## Try it
Rewrite the data from the start down to and including the line with "restaurátorů v Itálii, práce", putting "Minuten" in place of "Sekunden" and changing nothing else.

## Available data
■ ■ ■ ■ ■

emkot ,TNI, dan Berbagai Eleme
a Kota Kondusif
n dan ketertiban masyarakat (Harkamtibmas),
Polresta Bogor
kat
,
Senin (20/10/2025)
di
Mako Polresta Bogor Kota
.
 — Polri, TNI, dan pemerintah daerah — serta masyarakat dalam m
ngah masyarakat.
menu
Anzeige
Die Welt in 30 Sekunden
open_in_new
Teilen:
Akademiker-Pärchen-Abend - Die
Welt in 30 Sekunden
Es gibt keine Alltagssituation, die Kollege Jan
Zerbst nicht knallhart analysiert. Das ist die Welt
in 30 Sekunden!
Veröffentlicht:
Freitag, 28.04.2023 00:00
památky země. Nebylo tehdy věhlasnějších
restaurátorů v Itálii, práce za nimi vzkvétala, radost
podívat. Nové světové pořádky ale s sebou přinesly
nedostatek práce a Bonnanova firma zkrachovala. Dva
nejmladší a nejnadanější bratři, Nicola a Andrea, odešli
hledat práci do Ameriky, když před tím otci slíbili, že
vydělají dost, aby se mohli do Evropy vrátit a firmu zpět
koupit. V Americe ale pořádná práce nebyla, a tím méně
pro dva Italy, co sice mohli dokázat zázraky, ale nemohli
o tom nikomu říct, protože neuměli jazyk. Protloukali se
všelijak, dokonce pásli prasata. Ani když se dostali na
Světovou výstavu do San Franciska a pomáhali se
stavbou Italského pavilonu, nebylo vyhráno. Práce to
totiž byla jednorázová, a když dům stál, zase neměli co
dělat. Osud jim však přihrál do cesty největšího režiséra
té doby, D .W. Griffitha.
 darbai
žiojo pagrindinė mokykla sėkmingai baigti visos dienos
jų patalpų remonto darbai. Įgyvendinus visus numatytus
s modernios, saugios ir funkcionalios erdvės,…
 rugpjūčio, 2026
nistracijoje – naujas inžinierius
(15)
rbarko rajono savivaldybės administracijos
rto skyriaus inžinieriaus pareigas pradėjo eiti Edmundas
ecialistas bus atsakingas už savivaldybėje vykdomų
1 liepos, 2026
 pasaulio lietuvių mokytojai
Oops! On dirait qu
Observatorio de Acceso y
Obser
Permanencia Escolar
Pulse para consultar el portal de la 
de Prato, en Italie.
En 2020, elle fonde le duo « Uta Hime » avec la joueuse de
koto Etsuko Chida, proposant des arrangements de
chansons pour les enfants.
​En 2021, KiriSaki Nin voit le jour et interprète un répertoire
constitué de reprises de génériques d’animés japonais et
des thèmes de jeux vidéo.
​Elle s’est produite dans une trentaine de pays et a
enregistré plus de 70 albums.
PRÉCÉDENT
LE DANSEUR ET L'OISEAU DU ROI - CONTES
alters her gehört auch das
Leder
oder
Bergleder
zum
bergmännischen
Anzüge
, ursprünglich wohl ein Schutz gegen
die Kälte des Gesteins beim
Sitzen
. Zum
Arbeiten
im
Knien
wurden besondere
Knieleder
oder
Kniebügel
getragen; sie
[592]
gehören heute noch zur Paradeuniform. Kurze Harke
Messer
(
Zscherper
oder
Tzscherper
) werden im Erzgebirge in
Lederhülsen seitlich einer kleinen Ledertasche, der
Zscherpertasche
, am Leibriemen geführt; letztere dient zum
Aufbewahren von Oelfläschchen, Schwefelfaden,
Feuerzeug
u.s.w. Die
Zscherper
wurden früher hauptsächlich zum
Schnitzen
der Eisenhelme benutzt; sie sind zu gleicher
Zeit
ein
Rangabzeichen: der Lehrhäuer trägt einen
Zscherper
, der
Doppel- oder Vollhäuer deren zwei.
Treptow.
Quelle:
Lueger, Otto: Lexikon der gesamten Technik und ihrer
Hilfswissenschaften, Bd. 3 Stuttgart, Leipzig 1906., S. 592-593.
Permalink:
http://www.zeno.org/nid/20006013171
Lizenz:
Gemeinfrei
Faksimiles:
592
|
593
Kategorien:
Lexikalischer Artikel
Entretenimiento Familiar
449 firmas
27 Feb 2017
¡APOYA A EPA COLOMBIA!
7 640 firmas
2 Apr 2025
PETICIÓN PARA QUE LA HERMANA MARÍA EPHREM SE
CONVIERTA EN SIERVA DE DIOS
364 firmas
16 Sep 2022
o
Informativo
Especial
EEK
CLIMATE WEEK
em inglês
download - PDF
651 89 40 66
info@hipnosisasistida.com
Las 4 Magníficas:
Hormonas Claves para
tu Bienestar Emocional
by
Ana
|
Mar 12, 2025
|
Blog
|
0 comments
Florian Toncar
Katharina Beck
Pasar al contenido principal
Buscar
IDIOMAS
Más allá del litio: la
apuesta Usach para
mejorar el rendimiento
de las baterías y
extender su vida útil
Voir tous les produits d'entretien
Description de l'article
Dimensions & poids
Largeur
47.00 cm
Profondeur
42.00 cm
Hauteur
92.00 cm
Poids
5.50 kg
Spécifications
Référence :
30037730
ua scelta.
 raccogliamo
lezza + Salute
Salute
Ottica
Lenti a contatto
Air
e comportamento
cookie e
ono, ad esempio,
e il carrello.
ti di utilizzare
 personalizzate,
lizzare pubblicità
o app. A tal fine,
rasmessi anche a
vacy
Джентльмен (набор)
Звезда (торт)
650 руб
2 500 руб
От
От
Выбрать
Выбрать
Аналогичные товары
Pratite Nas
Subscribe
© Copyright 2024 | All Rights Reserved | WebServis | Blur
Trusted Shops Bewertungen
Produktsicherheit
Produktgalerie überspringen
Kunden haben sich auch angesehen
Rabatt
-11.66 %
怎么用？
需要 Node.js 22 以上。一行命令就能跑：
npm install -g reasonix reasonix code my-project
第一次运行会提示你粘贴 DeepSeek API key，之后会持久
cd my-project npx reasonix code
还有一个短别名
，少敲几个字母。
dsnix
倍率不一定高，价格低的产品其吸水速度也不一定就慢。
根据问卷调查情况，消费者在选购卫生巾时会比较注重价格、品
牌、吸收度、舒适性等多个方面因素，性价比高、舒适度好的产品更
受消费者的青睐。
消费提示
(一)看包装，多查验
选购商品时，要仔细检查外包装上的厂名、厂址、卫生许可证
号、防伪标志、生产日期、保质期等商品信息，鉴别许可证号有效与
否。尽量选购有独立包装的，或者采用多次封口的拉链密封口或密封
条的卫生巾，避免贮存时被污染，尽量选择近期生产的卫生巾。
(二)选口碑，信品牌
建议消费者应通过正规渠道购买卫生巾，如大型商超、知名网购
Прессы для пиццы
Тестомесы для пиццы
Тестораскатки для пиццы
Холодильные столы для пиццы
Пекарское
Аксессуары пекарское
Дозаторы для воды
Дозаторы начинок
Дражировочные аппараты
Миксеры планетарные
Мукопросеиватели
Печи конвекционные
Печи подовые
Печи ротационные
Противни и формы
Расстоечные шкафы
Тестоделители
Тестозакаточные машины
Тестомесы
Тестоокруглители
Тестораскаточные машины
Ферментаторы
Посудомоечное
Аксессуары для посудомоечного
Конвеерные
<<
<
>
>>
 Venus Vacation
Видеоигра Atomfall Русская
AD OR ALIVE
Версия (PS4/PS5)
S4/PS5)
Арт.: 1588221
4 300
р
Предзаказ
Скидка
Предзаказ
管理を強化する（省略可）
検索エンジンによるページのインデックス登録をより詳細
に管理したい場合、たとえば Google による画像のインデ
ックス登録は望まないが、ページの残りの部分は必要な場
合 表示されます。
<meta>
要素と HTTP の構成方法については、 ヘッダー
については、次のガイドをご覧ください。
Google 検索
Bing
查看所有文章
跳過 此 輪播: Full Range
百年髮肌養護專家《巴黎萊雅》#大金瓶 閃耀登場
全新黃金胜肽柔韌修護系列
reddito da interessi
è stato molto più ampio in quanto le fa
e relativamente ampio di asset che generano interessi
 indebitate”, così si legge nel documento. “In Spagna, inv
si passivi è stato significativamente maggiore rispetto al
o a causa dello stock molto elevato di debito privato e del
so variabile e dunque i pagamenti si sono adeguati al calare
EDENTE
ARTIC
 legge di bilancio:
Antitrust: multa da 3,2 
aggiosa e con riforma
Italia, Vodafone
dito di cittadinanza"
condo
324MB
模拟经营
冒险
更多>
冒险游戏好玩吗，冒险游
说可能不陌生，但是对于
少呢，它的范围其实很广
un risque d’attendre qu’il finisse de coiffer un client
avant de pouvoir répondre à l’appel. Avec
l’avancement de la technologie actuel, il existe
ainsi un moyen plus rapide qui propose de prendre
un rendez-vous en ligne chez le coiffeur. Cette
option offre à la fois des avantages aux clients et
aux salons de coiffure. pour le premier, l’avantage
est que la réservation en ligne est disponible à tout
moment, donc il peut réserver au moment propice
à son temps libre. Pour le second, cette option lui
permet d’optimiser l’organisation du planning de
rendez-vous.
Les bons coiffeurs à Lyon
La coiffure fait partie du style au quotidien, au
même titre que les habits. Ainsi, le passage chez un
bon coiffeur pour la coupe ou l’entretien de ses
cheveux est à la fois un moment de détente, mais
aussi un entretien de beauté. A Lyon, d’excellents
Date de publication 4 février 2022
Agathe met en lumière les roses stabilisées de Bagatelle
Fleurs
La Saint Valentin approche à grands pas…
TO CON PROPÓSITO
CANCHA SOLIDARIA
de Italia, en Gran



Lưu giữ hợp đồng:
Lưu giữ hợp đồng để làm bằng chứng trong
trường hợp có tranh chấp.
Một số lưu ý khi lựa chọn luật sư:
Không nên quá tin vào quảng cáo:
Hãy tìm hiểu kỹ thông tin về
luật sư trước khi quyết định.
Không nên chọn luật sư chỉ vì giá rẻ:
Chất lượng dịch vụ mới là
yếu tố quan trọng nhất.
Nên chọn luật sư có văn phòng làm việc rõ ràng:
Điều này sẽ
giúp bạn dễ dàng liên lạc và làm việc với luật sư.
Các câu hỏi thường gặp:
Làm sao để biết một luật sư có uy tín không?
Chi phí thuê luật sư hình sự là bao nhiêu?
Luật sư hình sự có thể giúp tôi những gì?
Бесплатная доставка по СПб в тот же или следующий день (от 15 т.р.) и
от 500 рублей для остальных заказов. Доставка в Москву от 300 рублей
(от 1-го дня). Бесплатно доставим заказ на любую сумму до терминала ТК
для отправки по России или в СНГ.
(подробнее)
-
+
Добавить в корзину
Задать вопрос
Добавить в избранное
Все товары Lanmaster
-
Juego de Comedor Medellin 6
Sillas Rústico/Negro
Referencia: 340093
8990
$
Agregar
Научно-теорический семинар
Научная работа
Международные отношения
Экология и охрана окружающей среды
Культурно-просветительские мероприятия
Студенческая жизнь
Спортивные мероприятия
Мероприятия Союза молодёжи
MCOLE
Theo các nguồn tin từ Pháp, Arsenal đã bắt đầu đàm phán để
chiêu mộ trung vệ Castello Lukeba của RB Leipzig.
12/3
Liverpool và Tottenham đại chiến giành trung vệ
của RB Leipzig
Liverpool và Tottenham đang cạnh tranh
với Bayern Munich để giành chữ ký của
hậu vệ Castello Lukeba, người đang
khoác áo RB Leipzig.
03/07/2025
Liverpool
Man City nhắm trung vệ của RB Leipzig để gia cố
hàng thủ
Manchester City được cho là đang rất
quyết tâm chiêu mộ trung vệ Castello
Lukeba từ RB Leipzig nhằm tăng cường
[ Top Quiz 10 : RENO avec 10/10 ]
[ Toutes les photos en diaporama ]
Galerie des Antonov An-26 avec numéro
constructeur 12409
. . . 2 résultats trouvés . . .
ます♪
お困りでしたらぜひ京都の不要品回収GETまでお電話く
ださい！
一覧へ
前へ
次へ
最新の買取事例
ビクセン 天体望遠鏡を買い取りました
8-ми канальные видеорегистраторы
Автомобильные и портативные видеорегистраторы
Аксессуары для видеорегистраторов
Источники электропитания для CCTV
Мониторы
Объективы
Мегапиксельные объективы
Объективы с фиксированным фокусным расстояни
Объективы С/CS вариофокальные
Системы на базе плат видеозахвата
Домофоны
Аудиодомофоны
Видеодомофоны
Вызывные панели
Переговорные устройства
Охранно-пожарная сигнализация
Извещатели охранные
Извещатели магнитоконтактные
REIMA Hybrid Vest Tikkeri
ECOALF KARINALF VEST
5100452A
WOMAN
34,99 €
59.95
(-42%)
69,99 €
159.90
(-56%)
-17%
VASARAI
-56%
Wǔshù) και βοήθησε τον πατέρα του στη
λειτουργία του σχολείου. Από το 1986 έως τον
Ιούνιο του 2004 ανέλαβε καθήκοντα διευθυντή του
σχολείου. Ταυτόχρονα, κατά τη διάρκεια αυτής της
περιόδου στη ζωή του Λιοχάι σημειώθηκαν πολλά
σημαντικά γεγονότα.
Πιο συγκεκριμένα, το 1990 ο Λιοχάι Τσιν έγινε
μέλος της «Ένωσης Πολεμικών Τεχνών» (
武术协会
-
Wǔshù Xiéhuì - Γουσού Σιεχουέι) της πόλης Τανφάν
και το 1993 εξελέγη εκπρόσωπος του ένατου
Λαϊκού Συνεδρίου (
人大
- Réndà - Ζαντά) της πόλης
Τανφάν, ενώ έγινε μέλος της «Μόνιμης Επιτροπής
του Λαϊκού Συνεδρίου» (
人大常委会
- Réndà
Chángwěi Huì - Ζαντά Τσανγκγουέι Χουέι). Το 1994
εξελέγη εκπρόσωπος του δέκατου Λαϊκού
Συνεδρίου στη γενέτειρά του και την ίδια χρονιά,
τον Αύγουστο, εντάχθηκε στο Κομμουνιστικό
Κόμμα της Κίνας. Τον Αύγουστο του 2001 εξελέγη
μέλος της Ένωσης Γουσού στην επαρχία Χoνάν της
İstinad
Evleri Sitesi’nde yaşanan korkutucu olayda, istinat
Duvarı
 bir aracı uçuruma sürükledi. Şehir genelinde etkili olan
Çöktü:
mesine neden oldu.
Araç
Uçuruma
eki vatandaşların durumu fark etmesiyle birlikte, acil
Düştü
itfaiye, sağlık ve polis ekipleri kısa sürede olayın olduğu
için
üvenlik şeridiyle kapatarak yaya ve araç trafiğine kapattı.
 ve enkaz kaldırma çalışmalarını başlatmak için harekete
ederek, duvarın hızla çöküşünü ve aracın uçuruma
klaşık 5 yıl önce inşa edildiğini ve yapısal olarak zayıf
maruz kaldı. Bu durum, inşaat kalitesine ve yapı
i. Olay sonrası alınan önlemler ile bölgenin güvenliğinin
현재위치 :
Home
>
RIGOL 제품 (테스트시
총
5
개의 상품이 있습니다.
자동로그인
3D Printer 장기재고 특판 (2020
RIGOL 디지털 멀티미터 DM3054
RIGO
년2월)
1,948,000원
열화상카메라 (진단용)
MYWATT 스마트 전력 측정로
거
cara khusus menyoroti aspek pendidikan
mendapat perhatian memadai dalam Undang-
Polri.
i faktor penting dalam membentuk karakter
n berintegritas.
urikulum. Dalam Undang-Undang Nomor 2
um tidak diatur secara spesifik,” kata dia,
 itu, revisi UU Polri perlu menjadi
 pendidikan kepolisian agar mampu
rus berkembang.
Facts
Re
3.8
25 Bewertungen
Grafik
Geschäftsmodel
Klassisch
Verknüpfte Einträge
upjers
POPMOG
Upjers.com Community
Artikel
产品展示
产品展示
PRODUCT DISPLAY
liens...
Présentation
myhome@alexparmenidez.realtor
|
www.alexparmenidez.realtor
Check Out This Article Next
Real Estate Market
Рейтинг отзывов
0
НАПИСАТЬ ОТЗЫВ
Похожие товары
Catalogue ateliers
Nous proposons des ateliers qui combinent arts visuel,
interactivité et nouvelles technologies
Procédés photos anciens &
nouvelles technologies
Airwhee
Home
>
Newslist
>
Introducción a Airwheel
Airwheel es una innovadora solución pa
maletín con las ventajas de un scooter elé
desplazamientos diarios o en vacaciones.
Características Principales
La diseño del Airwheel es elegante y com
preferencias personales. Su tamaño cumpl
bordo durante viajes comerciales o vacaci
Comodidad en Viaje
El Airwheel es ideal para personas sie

■ ■ ■ ■ ■

## Result of the task
emkot ,TNI, dan Berbagai Eleme
a Kota Kondusif
n dan ketertiban masyarakat (Harkamtibmas),
Polresta Bogor
kat
,
Senin (20/10/2025)
di
Mako Polresta Bogor Kota
.
 — Polri, TNI, dan pemerintah daerah — serta masyarakat dalam m
ngah masyarakat.
menu
Anzeige
Die Welt in 30 Minuten
open_in_new
Teilen:
Akademiker-Pärchen-Abend - Die
Welt in 30 Minuten
Es gibt keine Alltagssituation, die Kollege Jan
Zerbst nicht knallhart analysiert. Das ist die Welt
in 30 Minuten!
Veröffentlicht:
Freitag, 28.04.2023 00:00
památky země. Nebylo tehdy věhlasnějších
restaurátorů v Itálii, práce za nimi vzkvétala, radost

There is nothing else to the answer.